◆ **EXERCISE INSTRUCTIONS**: Your response should consist solely of the records, written out exactly.

◆ **EXTRACTED INFORMATION**:
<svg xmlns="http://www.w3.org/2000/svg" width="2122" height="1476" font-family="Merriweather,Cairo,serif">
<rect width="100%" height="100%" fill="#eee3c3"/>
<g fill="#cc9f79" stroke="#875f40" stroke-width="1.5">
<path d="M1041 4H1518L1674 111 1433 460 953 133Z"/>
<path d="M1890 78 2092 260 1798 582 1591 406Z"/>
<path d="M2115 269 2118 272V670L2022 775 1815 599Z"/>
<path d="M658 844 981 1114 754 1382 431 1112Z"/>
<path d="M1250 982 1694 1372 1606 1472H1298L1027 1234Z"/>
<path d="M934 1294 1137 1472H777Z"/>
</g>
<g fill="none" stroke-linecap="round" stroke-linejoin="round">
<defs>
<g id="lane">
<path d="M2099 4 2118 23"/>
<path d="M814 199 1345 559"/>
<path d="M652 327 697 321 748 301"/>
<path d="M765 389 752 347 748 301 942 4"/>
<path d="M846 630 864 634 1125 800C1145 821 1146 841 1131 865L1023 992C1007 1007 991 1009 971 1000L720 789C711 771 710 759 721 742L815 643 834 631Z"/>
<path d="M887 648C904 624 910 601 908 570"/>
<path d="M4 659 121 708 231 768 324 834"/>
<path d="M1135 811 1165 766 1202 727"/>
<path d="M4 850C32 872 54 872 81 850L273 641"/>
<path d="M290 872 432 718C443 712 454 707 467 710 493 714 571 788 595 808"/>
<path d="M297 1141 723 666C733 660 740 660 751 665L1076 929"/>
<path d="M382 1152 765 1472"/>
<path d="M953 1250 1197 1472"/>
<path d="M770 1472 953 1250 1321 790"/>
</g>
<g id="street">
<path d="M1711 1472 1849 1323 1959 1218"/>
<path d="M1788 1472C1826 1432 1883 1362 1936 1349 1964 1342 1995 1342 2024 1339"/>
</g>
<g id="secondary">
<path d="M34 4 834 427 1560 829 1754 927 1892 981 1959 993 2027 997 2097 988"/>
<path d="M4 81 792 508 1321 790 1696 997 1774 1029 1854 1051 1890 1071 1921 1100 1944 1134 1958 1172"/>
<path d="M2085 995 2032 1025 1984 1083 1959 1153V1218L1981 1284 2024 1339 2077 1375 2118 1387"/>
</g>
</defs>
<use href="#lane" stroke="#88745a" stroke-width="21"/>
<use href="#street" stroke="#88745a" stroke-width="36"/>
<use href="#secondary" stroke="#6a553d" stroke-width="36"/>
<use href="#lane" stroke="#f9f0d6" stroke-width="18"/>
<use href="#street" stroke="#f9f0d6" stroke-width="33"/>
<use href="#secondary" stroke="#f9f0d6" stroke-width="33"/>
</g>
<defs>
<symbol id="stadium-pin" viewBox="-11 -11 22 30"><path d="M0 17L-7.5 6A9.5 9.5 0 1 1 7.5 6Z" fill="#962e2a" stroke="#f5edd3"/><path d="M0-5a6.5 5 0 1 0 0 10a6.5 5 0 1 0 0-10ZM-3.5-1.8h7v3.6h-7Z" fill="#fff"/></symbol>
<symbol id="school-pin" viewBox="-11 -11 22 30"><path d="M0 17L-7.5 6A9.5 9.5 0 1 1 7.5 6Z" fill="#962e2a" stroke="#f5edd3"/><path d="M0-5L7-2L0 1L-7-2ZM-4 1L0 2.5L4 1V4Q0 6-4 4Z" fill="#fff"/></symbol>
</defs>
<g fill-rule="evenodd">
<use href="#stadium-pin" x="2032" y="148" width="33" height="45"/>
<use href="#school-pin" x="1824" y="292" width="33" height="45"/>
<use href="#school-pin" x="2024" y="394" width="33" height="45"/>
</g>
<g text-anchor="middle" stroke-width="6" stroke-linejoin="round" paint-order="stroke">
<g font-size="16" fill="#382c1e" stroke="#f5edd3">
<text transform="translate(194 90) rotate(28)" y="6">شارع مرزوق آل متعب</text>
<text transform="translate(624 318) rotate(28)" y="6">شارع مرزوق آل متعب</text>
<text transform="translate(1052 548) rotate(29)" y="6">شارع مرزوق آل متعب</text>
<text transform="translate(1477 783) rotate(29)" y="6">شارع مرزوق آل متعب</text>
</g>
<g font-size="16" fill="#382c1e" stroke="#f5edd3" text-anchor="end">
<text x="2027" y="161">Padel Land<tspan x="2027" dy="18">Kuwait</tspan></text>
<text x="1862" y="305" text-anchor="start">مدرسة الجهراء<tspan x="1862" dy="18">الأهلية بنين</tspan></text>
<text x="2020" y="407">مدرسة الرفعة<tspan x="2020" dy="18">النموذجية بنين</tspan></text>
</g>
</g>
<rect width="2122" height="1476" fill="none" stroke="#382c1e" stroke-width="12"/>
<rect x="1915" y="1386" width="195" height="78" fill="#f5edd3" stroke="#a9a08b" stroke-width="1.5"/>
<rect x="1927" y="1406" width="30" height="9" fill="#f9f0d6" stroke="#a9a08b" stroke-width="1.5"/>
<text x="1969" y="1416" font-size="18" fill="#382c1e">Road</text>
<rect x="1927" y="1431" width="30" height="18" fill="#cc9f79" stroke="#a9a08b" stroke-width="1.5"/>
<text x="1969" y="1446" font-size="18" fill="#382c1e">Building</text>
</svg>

◆ **ANSWER TO THE EXERCISE**:
<svg xmlns="http://www.w3.org/2000/svg" width="2122" height="1476" font-family="Merriweather,Cairo,serif">
<rect width="100%" height="100%" fill="#eee3c3"/>
<g fill="#cc9f79" stroke="#875f40" stroke-width="1.5">
<path d="M1041 4H1518L1674 111 1433 460 953 133Z"/>
<path d="M1890 78 2092 260 1798 582 1591 406Z"/>
<path d="M2115 269 2118 272V670L2022 775 1815 599Z"/>
<path d="M658 844 981 1114 754 1382 431 1112Z"/>
<path d="M1250 982 1694 1372 1606 1472H1298L1027 1234Z"/>
<path d="M934 1294 1137 1472H777Z"/>
</g>
<g fill="none" stroke-linecap="round" stroke-linejoin="round">
<defs>
<g id="lane">
<path d="M2099 4 2118 23"/>
<path d="M814 199 1345 559"/>
<path d="M652 327 697 321 748 301"/>
<path d="M765 389 752 347 748 301 942 4"/>
<path d="M846 630 864 634 1125 800C1145 821 1146 841 1131 865L1023 992C1007 1007 991 1009 971 1000L720 789C711 771 710 759 721 742L815 643 834 631Z"/>
<path d="M887 648C904 624 910 601 908 570"/>
<path d="M4 659 121 708 231 768 324 834"/>
<path d="M1135 811 1165 766 1202 727"/>
<path d="M4 850C32 872 54 872 81 850L273 641"/>
<path d="M290 872 432 718C443 712 454 707 467 710 493 714 571 788 595 808"/>
<path d="M297 1141 723 666C733 660 740 660 751 665L1076 929"/>
<path d="M382 1152 765 1472"/>
<path d="M953 1250 1197 1472"/>
<path d="M770 1472 953 1250 1321 790"/>
</g>
<g id="street">
<path d="M1711 1472 1849 1323 1959 1218"/>
<path d="M1788 1472C1826 1432 1883 1362 1936 1349 1964 1342 1995 1342 2024 1339"/>
</g>
<g id="secondary">
<path d="M34 4 834 427 1560 829 1754 927 1892 981 1959 993 2027 997 2097 988"/>
<path d="M4 81 792 508 1321 790 1696 997 1774 1029 1854 1051 1890 1071 1921 1100 1944 1134 1958 1172"/>
<path d="M2085 995 2032 1025 1984 1083 1959 1153V1218L1981 1284 2024 1339 2077 1375 2118 1387"/>
</g>
</defs>
<use href="#lane" stroke="#88745a" stroke-width="21"/>
<use href="#street" stroke="#88745a" stroke-width="36"/>
<use href="#secondary" stroke="#6a553d" stroke-width="36"/>
<use href="#lane" stroke="#f9f0d6" stroke-width="18"/>
<use href="#street" stroke="#f9f0d6" stroke-width="33"/>
<use href="#secondary" stroke="#f9f0d6" stroke-width="33"/>
</g>
<defs>
<symbol id="stadium-pin" viewBox="-11 -11 22 30"><path d="M0 17L-7.5 6A9.5 9.5 0 1 1 7.5 6Z" fill="#962e2a" stroke="#f5edd3"/><path d="M0-5a6.5 5 0 1 0 0 10a6.5 5 0 1 0 0-10ZM-3.5-1.8h7v3.6h-7Z" fill="#fff"/></symbol>
<symbol id="school-pin" viewBox="-11 -11 22 30"><path d="M0 17L-7.5 6A9.5 9.5 0 1 1 7.5 6Z" fill="#962e2a" stroke="#f5edd3"/><path d="M0-5L7-2L0 1L-7-2ZM-4 1L0 2.5L4 1V4Q0 6-4 4Z" fill="#fff"/></symbol>
</defs>
<g fill-rule="evenodd">
<use href="#stadium-pin" x="2032" y="148" width="33" height="45"/>
<use href="#school-pin" x="1824" y="292" width="33" height="45"/>
<use href="#school-pin" x="2024" y="394" width="33" height="45"/>
</g>
<g text-anchor="middle" stroke-width="6" stroke-linejoin="round" paint-order="stroke">
<g font-size="16" fill="#382c1e" stroke="#f5edd3">
<text transform="translate(194 90) rotate(28)" y="6">شارع مرزوق آل متعب</text>
<text transform="translate(624 318) rotate(28)" y="6">شارع مرزوق آل متعب</text>
<text transform="translate(1052 548) rotate(29)" y="6">شارع مرزوق آل متعب</text>
<text transform="translate(1477 783) rotate(29)" y="6">شارع مرزوق آل متعب</text>
</g>
<g font-size="16" fill="#382c1e" stroke="#f5edd3" text-anchor="end">
<text x="2027" y="161">Padel Land<tspan x="2027" dy="18">Kuwait</tspan></text>
<text x="1862" y="305" text-anchor="start">مدرسة الجهراء<tspan x="1862" dy="18">الأهلية بنين</tspan></text>
<text x="2020" y="407">مدرسة الرفعة<tspan x="2020" dy="18">النموذجية بنين</tspan></text>
</g>
</g>
<rect width="2122" height="1476" fill="none" stroke="#382c1e" stroke-width="12"/>
<rect x="1915" y="1386" width="195" height="78" fill="#f5edd3" stroke="#a9a08b" stroke-width="1.5"/>
<rect x="1927" y="1406" width="30" height="9" fill="#f9f0d6" stroke="#a9a08b" stroke-width="1.5"/>
<text x="1969" y="1416" font-size="18" fill="#382c1e">Road</text>
<rect x="1927" y="1431" width="30" height="18" fill="#cc9f79" stroke="#a9a08b" stroke-width="1.5"/>
<text x="1969" y="1446" font-size="18" fill="#382c1e">Building</text>
</svg>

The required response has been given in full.